Start of Block

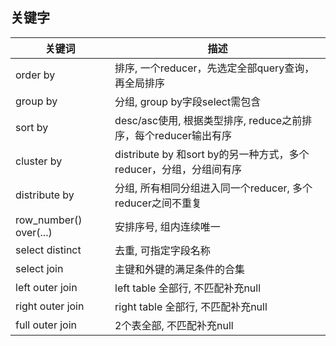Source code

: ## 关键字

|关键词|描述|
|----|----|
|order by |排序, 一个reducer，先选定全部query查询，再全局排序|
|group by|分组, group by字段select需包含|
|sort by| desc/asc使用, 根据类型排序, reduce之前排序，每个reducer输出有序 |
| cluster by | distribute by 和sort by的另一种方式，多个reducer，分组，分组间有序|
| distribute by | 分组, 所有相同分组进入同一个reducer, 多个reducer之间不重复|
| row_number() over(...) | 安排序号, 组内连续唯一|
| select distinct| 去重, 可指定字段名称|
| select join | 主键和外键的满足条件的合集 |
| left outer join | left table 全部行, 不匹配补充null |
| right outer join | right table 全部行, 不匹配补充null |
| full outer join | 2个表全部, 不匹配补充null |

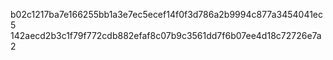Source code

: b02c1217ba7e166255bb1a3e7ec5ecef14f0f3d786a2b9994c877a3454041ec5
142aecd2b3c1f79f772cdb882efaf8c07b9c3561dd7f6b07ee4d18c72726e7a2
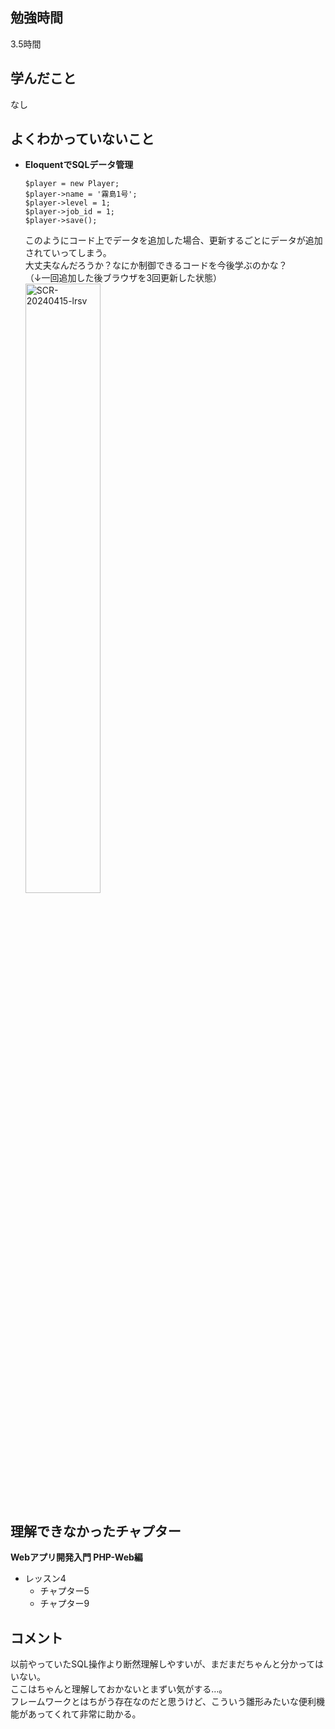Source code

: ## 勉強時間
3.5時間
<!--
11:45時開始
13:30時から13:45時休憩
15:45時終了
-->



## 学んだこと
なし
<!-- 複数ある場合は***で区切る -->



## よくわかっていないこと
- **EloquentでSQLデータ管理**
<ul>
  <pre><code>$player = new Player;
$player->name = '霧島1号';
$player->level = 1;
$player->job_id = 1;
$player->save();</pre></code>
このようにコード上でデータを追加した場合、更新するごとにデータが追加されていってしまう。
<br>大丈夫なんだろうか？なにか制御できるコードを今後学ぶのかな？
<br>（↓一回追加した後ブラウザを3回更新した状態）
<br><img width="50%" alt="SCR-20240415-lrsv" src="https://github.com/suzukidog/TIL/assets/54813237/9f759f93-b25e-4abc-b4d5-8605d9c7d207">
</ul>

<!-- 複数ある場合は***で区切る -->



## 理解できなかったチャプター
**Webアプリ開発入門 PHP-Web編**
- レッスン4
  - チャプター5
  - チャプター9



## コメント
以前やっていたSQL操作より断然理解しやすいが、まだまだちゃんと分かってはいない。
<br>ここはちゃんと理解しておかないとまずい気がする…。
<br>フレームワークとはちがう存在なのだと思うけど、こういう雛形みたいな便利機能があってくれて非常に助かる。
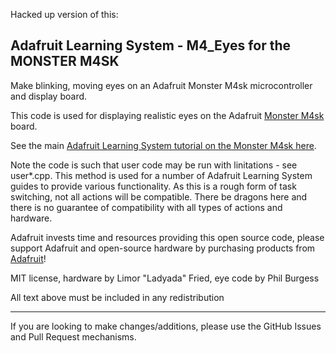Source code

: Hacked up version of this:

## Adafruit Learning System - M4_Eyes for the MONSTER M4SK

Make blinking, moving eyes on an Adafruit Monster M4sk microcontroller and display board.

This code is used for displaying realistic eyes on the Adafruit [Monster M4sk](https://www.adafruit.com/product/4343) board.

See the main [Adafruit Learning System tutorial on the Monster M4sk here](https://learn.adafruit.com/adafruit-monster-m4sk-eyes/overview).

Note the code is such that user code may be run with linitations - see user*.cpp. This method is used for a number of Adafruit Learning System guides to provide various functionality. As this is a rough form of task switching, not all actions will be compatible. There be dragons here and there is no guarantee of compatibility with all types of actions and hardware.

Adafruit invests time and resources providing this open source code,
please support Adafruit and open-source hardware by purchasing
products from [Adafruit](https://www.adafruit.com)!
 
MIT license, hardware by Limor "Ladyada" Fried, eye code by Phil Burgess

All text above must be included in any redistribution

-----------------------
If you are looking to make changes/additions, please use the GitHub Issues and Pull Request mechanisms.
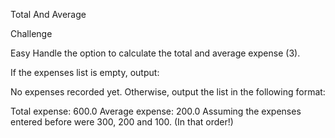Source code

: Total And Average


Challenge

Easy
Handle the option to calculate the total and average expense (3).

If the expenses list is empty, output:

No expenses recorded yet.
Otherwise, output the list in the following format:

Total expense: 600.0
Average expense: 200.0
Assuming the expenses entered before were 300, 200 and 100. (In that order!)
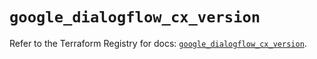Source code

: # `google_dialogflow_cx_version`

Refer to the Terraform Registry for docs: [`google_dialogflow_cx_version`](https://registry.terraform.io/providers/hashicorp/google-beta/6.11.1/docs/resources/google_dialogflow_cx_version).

End of Block
Start of Block

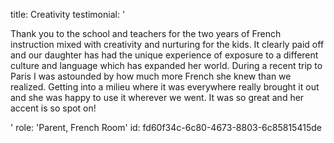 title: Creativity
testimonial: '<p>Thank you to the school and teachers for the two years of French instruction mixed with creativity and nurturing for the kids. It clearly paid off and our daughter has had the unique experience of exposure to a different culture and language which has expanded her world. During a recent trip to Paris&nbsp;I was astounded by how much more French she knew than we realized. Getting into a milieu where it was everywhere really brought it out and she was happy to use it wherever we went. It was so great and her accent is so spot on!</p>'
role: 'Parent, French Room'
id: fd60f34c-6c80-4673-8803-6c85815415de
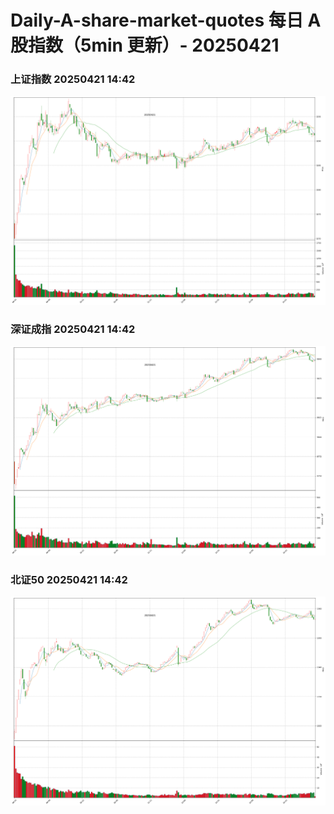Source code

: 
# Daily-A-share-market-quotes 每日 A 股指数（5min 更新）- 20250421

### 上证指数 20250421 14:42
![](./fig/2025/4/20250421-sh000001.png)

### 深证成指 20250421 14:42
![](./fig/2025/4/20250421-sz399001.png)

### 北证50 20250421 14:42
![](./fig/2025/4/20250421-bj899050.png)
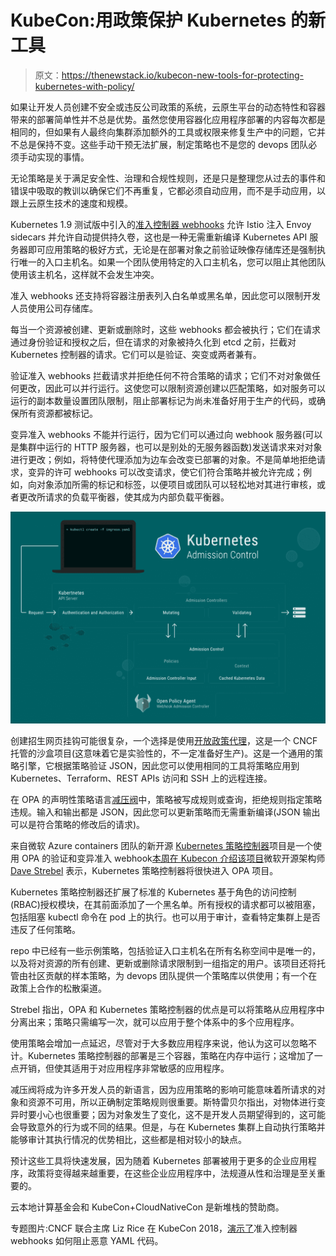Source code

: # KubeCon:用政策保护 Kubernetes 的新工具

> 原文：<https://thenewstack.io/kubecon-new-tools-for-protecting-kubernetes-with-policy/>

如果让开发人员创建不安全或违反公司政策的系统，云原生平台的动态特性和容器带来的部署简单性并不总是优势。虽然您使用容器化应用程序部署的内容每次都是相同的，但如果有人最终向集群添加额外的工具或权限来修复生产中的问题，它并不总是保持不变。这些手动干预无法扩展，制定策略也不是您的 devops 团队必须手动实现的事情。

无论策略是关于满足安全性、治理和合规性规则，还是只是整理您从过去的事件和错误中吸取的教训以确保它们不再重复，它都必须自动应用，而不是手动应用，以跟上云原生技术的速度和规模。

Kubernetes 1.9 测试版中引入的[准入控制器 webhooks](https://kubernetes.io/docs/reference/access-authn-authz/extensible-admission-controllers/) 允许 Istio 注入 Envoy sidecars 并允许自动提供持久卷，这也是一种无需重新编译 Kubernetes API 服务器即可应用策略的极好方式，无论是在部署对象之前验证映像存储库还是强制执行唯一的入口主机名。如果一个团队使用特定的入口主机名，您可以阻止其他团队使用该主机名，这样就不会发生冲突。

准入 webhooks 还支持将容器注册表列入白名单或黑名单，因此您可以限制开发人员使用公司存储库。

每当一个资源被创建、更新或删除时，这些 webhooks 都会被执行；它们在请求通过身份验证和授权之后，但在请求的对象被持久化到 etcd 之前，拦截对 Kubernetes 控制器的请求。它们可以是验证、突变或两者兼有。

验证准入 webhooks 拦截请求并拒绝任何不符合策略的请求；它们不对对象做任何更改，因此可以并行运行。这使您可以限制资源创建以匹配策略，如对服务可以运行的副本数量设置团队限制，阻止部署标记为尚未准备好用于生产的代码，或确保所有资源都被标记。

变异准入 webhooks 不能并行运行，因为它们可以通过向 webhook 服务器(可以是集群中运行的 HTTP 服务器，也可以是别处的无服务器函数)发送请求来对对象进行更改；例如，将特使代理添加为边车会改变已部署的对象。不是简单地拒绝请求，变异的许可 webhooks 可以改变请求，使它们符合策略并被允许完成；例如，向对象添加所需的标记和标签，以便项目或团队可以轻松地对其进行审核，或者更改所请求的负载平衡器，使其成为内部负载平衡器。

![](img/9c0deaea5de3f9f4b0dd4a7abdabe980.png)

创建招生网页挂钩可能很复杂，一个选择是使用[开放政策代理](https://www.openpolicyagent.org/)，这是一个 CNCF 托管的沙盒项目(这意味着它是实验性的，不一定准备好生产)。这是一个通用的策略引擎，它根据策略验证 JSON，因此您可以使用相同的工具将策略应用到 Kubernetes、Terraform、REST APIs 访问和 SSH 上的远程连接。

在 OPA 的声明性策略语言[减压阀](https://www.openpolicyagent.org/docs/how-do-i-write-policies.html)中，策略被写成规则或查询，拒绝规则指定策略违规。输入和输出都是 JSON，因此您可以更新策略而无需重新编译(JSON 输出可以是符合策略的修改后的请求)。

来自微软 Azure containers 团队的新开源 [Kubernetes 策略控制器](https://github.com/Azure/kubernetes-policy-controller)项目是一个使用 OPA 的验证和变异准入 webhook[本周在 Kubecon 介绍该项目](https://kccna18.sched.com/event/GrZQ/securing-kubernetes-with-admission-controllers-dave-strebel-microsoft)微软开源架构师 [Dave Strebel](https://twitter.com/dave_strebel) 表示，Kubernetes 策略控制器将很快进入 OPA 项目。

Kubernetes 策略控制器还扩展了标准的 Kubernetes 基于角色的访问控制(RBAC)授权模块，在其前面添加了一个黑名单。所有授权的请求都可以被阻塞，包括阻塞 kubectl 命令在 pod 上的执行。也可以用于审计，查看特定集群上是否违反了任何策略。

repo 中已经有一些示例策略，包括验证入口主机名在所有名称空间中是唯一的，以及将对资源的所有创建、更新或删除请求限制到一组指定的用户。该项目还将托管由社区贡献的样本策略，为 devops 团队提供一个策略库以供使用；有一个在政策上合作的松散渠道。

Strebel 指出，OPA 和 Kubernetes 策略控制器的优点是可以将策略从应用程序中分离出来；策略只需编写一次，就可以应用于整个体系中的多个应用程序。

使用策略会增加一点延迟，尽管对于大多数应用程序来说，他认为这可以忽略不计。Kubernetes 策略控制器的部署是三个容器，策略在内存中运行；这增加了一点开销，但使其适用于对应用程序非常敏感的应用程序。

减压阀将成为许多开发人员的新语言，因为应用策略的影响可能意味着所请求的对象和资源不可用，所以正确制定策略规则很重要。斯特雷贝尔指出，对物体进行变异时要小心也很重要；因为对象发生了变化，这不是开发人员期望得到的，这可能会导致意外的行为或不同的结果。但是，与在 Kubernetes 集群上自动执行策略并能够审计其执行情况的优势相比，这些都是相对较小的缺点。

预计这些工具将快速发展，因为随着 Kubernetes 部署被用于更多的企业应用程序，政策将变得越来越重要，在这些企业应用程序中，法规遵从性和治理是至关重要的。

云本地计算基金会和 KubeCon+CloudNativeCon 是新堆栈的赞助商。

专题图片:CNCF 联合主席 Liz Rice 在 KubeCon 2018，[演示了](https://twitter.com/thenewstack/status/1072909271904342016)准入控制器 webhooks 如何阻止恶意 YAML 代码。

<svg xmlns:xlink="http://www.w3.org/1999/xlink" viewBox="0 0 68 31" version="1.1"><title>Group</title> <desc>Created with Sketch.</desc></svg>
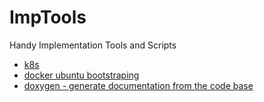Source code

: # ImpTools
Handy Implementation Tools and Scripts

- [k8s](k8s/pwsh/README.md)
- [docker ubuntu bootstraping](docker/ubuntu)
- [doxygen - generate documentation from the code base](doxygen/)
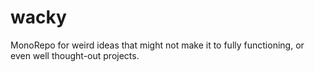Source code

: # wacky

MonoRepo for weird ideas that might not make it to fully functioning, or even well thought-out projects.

End of Block

→ **Problem**: The lines to return are those in the entries above that hold "Learning".

→ **Exercise solution**:
## Adafruit Learning System - M4_Eyes for the MONSTER M4SK
See the main [Adafruit Learning System tutorial on the Monster M4sk here](https://learn.adafruit.com/adafruit-monster-m4sk-eyes/overview).
Note the code is such that user code may be run with linitations - see user*.cpp. This method is used for a number of Adafruit Learning System guides to provide various functionality. As this is a rough form of task switching, not all actions will be compatible. There be dragons here and there is no guarantee of compatibility with all types of actions and hardware.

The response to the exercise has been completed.